After going over the weekly readings, we can look at Hypertext, not as a classification but as a common term, the word hypertext is used to describe writing that is made possible by the invention of the computer and is created in the nonlinear or non-sequential space. Also, unlike print, hypertext offers numerous paths between text fragments. With its webs of linked fragments sometimes referred to as lexias, these fragments give us alternate routes that hypertext uses drastically with technology, giving us interactive independence which frees’ the reader from the author control. Hypertext users and creators are thought of as co-learners or co-writers, mapping and remapping the textual, visual, and kinetic components.

The mechanics behind “The Babysitter” follows somewhat of a TV guide listing. It is separated into sections, each of which links to a television program. From the beginning, Robert Coover uses key phrases to link the reader to characters. For example, the repeated phrase of “light brown hair” identifies Mr.
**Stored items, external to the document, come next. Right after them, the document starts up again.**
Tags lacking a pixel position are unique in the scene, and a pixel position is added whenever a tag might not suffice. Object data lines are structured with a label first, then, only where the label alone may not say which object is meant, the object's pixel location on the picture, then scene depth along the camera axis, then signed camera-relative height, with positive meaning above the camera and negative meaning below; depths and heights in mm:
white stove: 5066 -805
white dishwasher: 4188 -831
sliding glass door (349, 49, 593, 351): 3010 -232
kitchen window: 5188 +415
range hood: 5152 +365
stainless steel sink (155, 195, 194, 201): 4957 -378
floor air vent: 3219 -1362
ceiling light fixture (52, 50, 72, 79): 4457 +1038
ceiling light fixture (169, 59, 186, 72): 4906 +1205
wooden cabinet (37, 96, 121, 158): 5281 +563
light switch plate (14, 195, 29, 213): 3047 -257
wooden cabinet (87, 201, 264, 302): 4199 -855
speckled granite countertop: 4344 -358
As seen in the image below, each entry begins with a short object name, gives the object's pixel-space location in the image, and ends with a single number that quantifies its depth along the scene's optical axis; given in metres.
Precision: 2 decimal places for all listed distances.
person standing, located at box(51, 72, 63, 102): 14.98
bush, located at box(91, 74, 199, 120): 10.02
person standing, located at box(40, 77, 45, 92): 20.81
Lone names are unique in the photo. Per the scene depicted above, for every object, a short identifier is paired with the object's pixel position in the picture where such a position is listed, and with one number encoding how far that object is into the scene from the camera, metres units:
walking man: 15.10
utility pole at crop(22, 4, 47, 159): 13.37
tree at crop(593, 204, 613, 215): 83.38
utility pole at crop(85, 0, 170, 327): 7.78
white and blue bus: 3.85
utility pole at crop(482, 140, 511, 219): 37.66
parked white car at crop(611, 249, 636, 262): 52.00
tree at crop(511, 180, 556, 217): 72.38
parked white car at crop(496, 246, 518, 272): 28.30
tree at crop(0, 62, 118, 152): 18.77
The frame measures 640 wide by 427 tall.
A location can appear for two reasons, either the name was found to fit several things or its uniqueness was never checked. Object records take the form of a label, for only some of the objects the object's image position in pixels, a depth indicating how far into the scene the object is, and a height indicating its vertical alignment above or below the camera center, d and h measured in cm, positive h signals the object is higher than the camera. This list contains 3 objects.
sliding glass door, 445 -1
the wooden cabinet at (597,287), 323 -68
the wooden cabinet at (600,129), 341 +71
Tucker, while “enough’s enough” or “that’s enough” identifies Jack. As the story develops, the character’s points of view begin to blend, and annoying attempts are made to differentiate among them. When we get to the end of the story, chaos has substituted the stories simplicity and reason. The shift in viewpoints is supposed to simulate channels changing and the fragmentation of realism in television. When we look at the beginning of the story, it was somewhat easy to recognize and distinguish the different points of view. By the end, it was somewhat jumbled.

Blog 1 – 1/17/19

Nick Monfort’s poem, Taroko Gorge is a reproductive poem about the Taroko Gorge National Park. The words scroll down infinitely, originating from a simple nature poem. On the surface, it is a countrified description of boundless landscapes in a variety of variations and length, yet confined like a river’s gorge by its short sentences.

The poem’s simplicity is reflected in its JavaScript code that is less than one thousand words. Each line of the poem that is generated from a small collection of adjectives. Another thing I noticed when researching this poem is that Nick Montfort allows the modification of his poetry generator by users or readers, provided the users give an original copyright notification.

Scott Rettberg’s Electronic Literature reflects on new forms and types of writing that manipulate the abilities of computers and networks such as works that would not be possible without the modern digital framework. Electronic Literature by Scott Rettberg is a vital book for students and researchers studying literary concepts.

Rettberg puts the most significant categories of E-literature in a cultural, technological, and historical context. Some of the categories in this book talk about digital, hypertext, and interactive fiction. Rettberg argues that E-literature needs to be read through the view of the specifics of the technology used to produce the work. This book offers a fundamental introduction to a vast field that both reacts to innovative literature and traditions of art that generate various new forms of stories and poetry that are specific to the modern era.